Same data structure, different output, depending on initialization method

Python
1

Hi, I’ve been trying to initialize a list of empty dictionaries and then loop through them to add some keys to each dictionary, unfortunately it seems that I get different output based on how I initialize my data structure. Here is a simplified example:

rows=[{},{},{}]
print(rows)
print('****************************************')

for i in range(len(rows)):
    rows[i][i]=i+1
    print(rows)
    print('****************************************')

#OUTPUT:
#[{}, {}, {}]
#****************************************
#[{0: 1}, {}, {}]
#****************************************
#[{0: 1}, {1: 2}, {}]
#****************************************
#[{0: 1}, {1: 2}, {2: 3}]
#****************************************

The example above, where I’ve initialized my list of empty dictionaries with ‘[{ },{ },{ }]’ works as expected, I loop through my list and on each loop I add an item to the next dictionary. This is the intended behaviour. However, when I try to initialize with ‘[{ }]*3’ I get the following output:

#rows=[{},{},{}]
rows=[{}]*3
print(rows)
print('****************************************')
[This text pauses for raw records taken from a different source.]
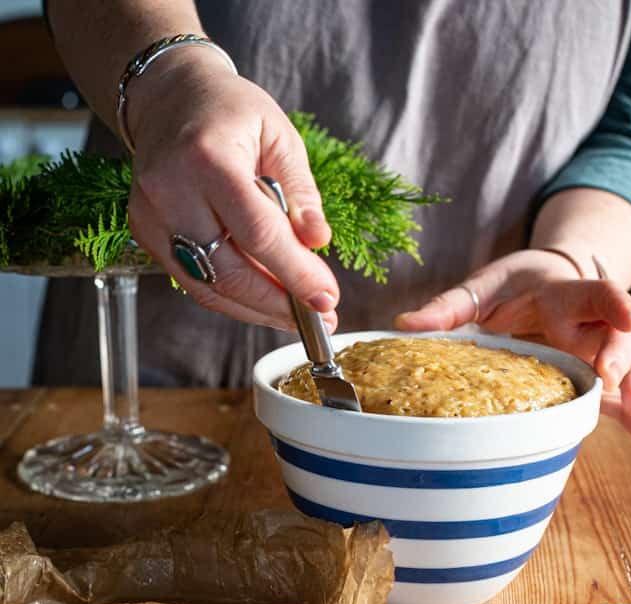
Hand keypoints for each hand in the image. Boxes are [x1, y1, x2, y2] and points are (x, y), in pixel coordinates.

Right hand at [126, 51, 337, 330]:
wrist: (170, 99)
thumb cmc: (232, 113)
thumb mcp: (280, 137)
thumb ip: (300, 192)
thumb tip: (317, 243)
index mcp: (207, 158)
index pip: (258, 234)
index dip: (296, 274)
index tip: (328, 299)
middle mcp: (170, 191)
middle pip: (230, 273)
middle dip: (279, 304)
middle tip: (320, 319)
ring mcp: (151, 217)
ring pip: (210, 288)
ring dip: (259, 310)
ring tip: (299, 317)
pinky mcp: (146, 234)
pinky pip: (195, 283)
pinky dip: (234, 299)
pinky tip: (266, 301)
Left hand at [395, 249, 630, 457]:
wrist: (545, 282)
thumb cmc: (514, 287)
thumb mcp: (482, 288)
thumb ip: (448, 307)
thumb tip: (402, 324)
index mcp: (562, 296)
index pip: (594, 294)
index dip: (611, 303)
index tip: (625, 314)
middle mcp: (588, 325)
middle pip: (617, 337)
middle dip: (617, 356)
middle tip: (608, 376)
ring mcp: (597, 353)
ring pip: (629, 371)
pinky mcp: (596, 378)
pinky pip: (620, 400)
for i in range(len(rows)):
    rows[i][i]=i+1
    print(rows)
    print('****************************************')

#OUTPUT:
#[{}, {}, {}]
#****************************************
#[{0: 1}, {0: 1}, {0: 1}]
#****************************************
#[{0: 1, 1: 2}, {0: 1, 1: 2}, {0: 1, 1: 2}]
#****************************************
#[{0: 1, 1: 2, 2: 3}, {0: 1, 1: 2, 2: 3}, {0: 1, 1: 2, 2: 3}]
#****************************************

Here whenever I try to add an item to one dictionary instead it gets added to all dictionaries in a list and I cant figure out why?

The only difference between the examples above is how I’ve initialized my data structure, but It shouldn’t matter since I’ve ended up with the same structure at the start of the loop.

2

My guess is this does not create 3 unique objects in a list. Instead, it creates 3 elements with references to the same object.

3

I think that’s it. I’ve found something like this on geeksforgeeks:

Blockquote
This task can be performed using the “*” operator. We can create a list containing single empty dictionary and then multiply it by Number that is size of list. The drawback is that similar reference dictionaries will be made which will point to similar memory location.

Although I don’t really understand what similar means in the context of the last sentence. Anyway it seems that I can use this method instead:

rows=[{} for sub in range(3)]
print(rows)
print('****************************************')

for i in range(len(rows)):
    rows[i][i]=i+1
    print(rows)
    print('****************************************')

It seems to work, but do you know what are things like ‘[{ }] * 3’ or ‘[0] * 3’ called? Is it operator overloading for ‘*’ operator?

5

Right, ultimately it’s either different which shouldn’t be a problem or the same which is.